* _Material for this exercise_:
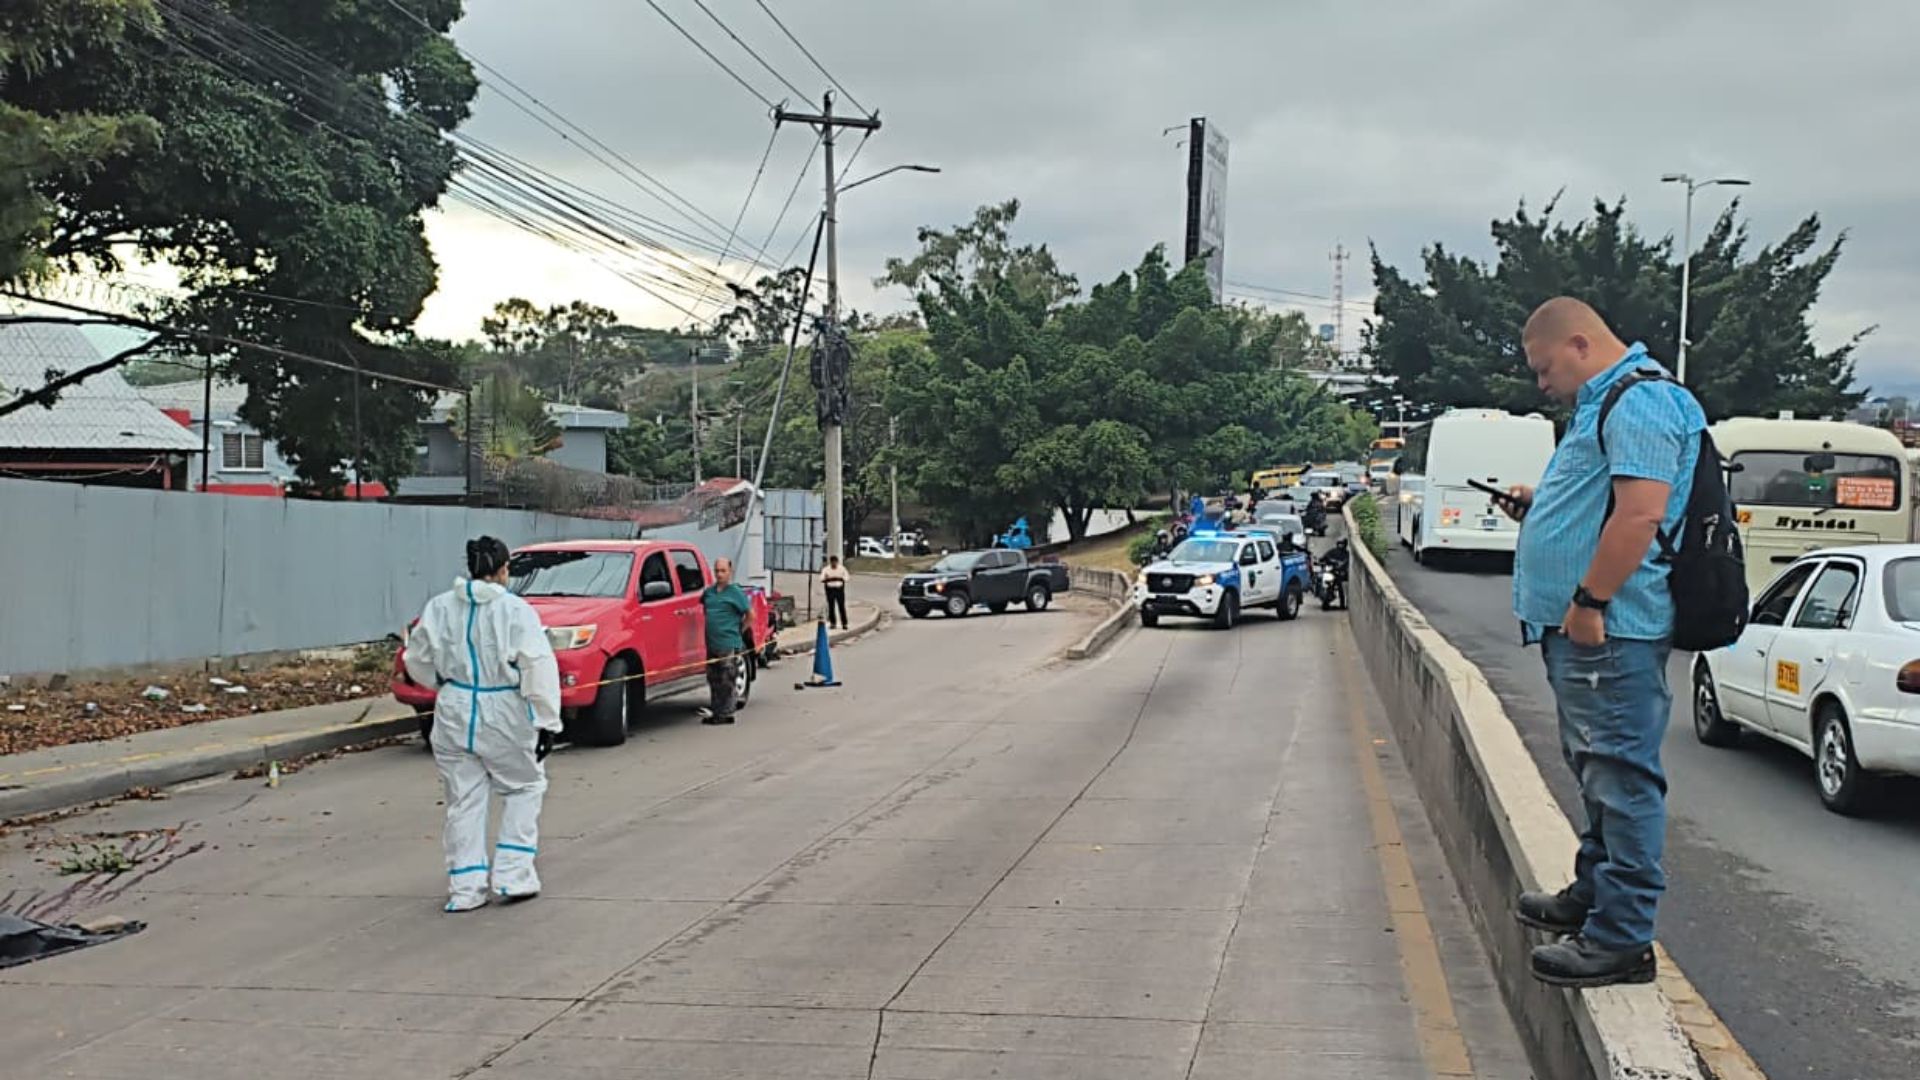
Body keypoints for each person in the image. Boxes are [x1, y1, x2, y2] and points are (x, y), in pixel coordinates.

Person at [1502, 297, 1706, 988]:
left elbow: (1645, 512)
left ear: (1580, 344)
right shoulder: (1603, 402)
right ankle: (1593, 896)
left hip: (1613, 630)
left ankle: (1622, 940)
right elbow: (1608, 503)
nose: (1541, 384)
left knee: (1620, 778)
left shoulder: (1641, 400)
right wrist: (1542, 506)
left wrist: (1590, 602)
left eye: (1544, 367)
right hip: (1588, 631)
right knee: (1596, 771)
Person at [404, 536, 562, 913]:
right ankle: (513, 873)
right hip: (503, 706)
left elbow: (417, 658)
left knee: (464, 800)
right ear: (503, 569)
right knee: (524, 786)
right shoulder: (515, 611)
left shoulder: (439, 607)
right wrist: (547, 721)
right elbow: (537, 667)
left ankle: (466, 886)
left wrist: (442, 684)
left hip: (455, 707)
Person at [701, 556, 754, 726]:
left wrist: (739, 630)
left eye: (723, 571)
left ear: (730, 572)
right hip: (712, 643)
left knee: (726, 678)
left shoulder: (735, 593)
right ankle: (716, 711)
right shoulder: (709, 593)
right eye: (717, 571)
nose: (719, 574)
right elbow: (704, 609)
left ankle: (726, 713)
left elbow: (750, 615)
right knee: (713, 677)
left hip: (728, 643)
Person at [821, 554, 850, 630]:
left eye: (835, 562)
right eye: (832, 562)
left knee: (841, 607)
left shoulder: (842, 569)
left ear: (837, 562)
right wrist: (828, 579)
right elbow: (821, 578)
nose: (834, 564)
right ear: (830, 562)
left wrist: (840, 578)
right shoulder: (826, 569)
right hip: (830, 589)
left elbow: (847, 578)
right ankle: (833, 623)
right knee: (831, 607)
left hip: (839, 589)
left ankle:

* _Assigned task_: Each entry above must be repeated word for word, minus its images.

* _Task output_:
Body keypoints for each person in the image. Boxes are [x1, y1, x2, y2] and points are (x, y), in pixel coordinates.

Person at [1502, 297, 1706, 988]:
left elbow: (1645, 512)
left ear: (1580, 344)
right shoulder: (1603, 402)
right ankle: (1593, 896)
left hip: (1613, 630)
left ankle: (1622, 940)
right elbow: (1608, 503)
nose: (1541, 384)
left knee: (1620, 778)
left shoulder: (1641, 400)
right wrist: (1542, 506)
left wrist: (1590, 602)
left eye: (1544, 367)
right hip: (1588, 631)
right knee: (1596, 771)
Person at [404, 536, 562, 913]:
right ankle: (513, 873)
right hip: (503, 706)
left elbow: (417, 658)
left knee: (464, 800)
right ear: (503, 569)
right knee: (524, 786)
right shoulder: (515, 611)
left shoulder: (439, 607)
right wrist: (547, 721)
right elbow: (537, 667)
left ankle: (466, 886)
left wrist: (442, 684)
left hip: (455, 707)
Person at [701, 556, 754, 726]:
left wrist: (739, 630)
left eye: (723, 571)
left ear: (730, 572)
right hip: (712, 643)
left knee: (726, 678)
left shoulder: (735, 593)
right ankle: (716, 711)
right shoulder: (709, 593)
right eye: (717, 571)
nose: (719, 574)
right elbow: (704, 609)
left ankle: (726, 713)
left elbow: (750, 615)
right knee: (713, 677)
left hip: (728, 643)
Person at [821, 554, 850, 630]:
left eye: (835, 562)
right eye: (832, 562)
left knee: (841, 607)
left shoulder: (842, 569)
left ear: (837, 562)
right wrist: (828, 579)
right elbow: (821, 578)
nose: (834, 564)
right ear: (830, 562)
left wrist: (840, 578)
right shoulder: (826, 569)
right hip: (830, 589)
left elbow: (847, 578)
right ankle: (833, 623)
right knee: (831, 607)
left hip: (839, 589)
left ankle:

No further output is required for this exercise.